◆ Your tasks
a – From the RDKit stereochemistry thread, translate this sentence into French: "As John has already pointed out: there really shouldn't be chirality present on either the N+ or the C that has two methyls attached."
b – List every function called with the "Chem." prefix in the code shown in the RDKit stereochemistry thread, naming each one once.
c – Pick up the RDKit stereochemistry thread after its final line and continue writing it.

[Start Text excerpt]

Re: [Rdkit-discuss] Stereochemistry - Differences between RDKit & Indigo

2015-08-19 Thread Greg Landrum
Hi Rob,

The results below are quite strange. As John has already pointed out: there
really shouldn't be chirality present on either the N+ or the C that has
two methyls attached.

I tried to reproduce the problem by running corina myself using the same
command-line options you provided (from SMILES instead of SDF, but I don't
think that should make a difference), but I get sensible results;

In [5]: s = Chem.SDMolSupplier('sample.sdf')

In [6]: for m in s:
Chem.AssignAtomChiralTagsFromStructure(m)
Chem.AssignStereochemistry(m,cleanIt=True,force=True)
   ...: print Chem.MolToSmiles(m,True)
   ...:
CCN1CCC([N@@H+]2CC[C@@H]2C(C)C)CC1
CCN1CCC([N@@H+]2CC[C@@H]2C(C)C)CC1
CCN1CCC([N@H+]2CC[C@@H]2C(C)C)CC1
CCN1CCC([N@H+]2CC[C@@H]2C(C)C)CC1
CCN1CCC([N@@H+]2CC[C@H]2C(C)C)CC1
CCN1CCC([N@@H+]2CC[C@H]2C(C)C)CC1
CCN1CCC([N@H+]2CC[C@H]2C(C)C)CC1
CCN1CCC([N@H+]2CC[C@H]2C(C)C)CC1

In [7]: s = Chem.SDMolSupplier('sample.sdf')

[End Text excerpt]
[Start Extracted data]

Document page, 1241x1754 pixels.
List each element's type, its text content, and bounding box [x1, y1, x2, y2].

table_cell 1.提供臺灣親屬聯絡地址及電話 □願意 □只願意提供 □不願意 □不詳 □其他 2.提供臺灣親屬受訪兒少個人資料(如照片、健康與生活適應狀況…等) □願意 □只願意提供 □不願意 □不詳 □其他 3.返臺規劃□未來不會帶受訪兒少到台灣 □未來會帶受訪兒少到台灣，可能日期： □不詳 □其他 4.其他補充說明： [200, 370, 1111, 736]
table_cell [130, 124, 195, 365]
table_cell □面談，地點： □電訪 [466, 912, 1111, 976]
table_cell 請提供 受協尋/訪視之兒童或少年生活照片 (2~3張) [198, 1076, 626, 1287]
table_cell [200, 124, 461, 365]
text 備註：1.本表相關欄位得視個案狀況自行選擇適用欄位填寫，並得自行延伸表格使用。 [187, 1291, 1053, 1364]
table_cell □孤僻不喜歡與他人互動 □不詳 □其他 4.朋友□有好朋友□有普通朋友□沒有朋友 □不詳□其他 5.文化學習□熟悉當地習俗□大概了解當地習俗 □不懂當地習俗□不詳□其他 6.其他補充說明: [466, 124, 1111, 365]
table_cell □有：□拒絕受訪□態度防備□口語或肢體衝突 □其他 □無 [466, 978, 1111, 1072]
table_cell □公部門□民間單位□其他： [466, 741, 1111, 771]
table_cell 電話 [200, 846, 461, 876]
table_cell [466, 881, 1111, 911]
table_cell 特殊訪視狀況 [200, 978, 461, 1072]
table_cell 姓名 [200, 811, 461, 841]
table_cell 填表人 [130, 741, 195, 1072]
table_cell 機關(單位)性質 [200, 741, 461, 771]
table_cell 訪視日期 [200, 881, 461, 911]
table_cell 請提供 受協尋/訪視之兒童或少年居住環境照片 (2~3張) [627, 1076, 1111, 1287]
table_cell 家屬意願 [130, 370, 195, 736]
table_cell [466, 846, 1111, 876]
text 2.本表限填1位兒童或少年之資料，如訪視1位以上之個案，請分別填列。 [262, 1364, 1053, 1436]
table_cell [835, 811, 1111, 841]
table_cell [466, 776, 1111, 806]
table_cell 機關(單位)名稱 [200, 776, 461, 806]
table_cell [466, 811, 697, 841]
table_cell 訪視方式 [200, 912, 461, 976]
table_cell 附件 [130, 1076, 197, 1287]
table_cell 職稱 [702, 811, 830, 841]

[End Extracted data]

◆ Answers for the exercise
a – Comme John l'a déjà souligné : il ne devrait vraiment y avoir de chiralité ni sur le N+ ni sur le C qui porte deux groupes méthyle.

b –
- Chem.SDMolSupplier
- Chem.AssignAtomChiralTagsFromStructure
- Chem.AssignStereochemistry
- Chem.MolToSmiles

c –
In [8]: for m in s:
Chem.AssignAtomChiralTagsFromStructure(m)
print Chem.MolToSmiles(m,True)
   ...:
CCN1CCC([N@@H+]2CC[C@@H]2C(C)C)CC1
CCN1CCC([N@@H+]2CC[C@@H]2C(C)C)CC1
CCN1CCC([N@H+]2CC[C@@H]2C(C)C)CC1
CCN1CCC([N@H+]2CC[C@@H]2C(C)C)CC1
CCN1CCC([N@@H+]2CC[C@H]2C(C)C)CC1
CCN1CCC([N@@H+]2CC[C@H]2C(C)C)CC1
CCN1CCC([N@H+]2CC[C@H]2C(C)C)CC1
CCN1CCC([N@H+]2CC[C@H]2C(C)C)CC1


Could you please send the SDF that corina generates so I can try to
reproduce the problem (or at least try to understand what's gong on) from
that?

Thanks,
-greg

On Wed, Aug 19, 2015 at 3:00 PM, Rob Smith  wrote:

> Dear RDKit community,
>
> I'm trying to use RDKit to read in Corina generated stereoisomers (from a
> Mol file), assign chiral tags and stereochemistry to the structure and
> output the canonical smiles string for each isomer of a given molecule (in
> Python), when I do this, half the canonical smiles strings are not unique.
>
> When I read in the output from Corina into an Indigo instance, then use
> the canonical smiles from Indigo to create an RDKit molecule, canonical
> smiles strings generated from the molecule objects are all unique.
>
> I may be missing an option to enable RDKit to 'visualise' the chiral
> centre adjacent to the protonated nitrogen, so if someone can spot where
> I've made a mistake, I'd really appreciate it. I've included the output and
> Python script below. If you require any further information, please let me
> know.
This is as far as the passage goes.